**SUPPLIED RECORDS**.
┌──

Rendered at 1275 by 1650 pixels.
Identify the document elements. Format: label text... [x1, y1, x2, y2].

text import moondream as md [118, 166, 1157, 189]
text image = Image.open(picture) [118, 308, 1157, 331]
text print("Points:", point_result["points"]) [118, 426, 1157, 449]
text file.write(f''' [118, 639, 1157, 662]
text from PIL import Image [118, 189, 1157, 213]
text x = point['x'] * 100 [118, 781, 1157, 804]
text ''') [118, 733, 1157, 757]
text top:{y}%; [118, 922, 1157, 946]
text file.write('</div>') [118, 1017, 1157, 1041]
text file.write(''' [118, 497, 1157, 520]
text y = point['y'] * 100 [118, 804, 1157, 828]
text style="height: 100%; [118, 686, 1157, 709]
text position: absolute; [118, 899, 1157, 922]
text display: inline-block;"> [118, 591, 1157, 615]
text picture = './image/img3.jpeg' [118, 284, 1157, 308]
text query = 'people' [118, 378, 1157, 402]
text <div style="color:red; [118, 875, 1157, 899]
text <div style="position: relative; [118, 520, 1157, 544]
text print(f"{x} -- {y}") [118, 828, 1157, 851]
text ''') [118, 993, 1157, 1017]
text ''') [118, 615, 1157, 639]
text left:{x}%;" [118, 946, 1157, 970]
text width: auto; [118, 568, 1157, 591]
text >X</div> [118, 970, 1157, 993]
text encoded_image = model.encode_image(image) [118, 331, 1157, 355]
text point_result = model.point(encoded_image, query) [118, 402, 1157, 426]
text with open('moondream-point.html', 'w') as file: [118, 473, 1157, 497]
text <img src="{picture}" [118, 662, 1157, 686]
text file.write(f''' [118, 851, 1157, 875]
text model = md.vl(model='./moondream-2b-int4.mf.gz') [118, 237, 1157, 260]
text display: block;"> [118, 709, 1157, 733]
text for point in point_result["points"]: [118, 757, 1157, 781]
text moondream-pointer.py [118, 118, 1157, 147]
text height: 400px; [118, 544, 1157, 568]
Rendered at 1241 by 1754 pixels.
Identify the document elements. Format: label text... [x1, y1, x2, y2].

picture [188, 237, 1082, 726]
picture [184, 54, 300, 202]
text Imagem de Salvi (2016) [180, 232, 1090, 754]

└──

**SET EXERCISE**.
Set down every line of the listing above word for word, changing nothing.

**RESULT OF THIS EXERCISE**.
Rendered at 1275 by 1650 pixels.
Identify the document elements. Format: label text... [x1, y1, x2, y2].

text import moondream as md [118, 166, 1157, 189]
text image = Image.open(picture) [118, 308, 1157, 331]
text print("Points:", point_result["points"]) [118, 426, 1157, 449]
text file.write(f''' [118, 639, 1157, 662]
text from PIL import Image [118, 189, 1157, 213]
text x = point['x'] * 100 [118, 781, 1157, 804]
text ''') [118, 733, 1157, 757]
text top:{y}%; [118, 922, 1157, 946]
text file.write('</div>') [118, 1017, 1157, 1041]
text file.write(''' [118, 497, 1157, 520]
text y = point['y'] * 100 [118, 804, 1157, 828]
text style="height: 100%; [118, 686, 1157, 709]
text position: absolute; [118, 899, 1157, 922]
text display: inline-block;"> [118, 591, 1157, 615]
text picture = './image/img3.jpeg' [118, 284, 1157, 308]
text query = 'people' [118, 378, 1157, 402]
text <div style="color:red; [118, 875, 1157, 899]
text <div style="position: relative; [118, 520, 1157, 544]
text print(f"{x} -- {y}") [118, 828, 1157, 851]
text ''') [118, 993, 1157, 1017]
text ''') [118, 615, 1157, 639]
text left:{x}%;" [118, 946, 1157, 970]
text width: auto; [118, 568, 1157, 591]
text >X</div> [118, 970, 1157, 993]
text encoded_image = model.encode_image(image) [118, 331, 1157, 355]
text point_result = model.point(encoded_image, query) [118, 402, 1157, 426]
text with open('moondream-point.html', 'w') as file: [118, 473, 1157, 497]
text <img src="{picture}" [118, 662, 1157, 686]
text file.write(f''' [118, 851, 1157, 875]
text model = md.vl(model='./moondream-2b-int4.mf.gz') [118, 237, 1157, 260]
text display: block;"> [118, 709, 1157, 733]
text for point in point_result["points"]: [118, 757, 1157, 781]
text moondream-pointer.py [118, 118, 1157, 147]
text height: 400px; [118, 544, 1157, 568]
Rendered at 1241 by 1754 pixels.
Identify the document elements. Format: label text... [x1, y1, x2, y2].

picture [188, 237, 1082, 726]
picture [184, 54, 300, 202]
text Imagem de Salvi (2016) [180, 232, 1090, 754]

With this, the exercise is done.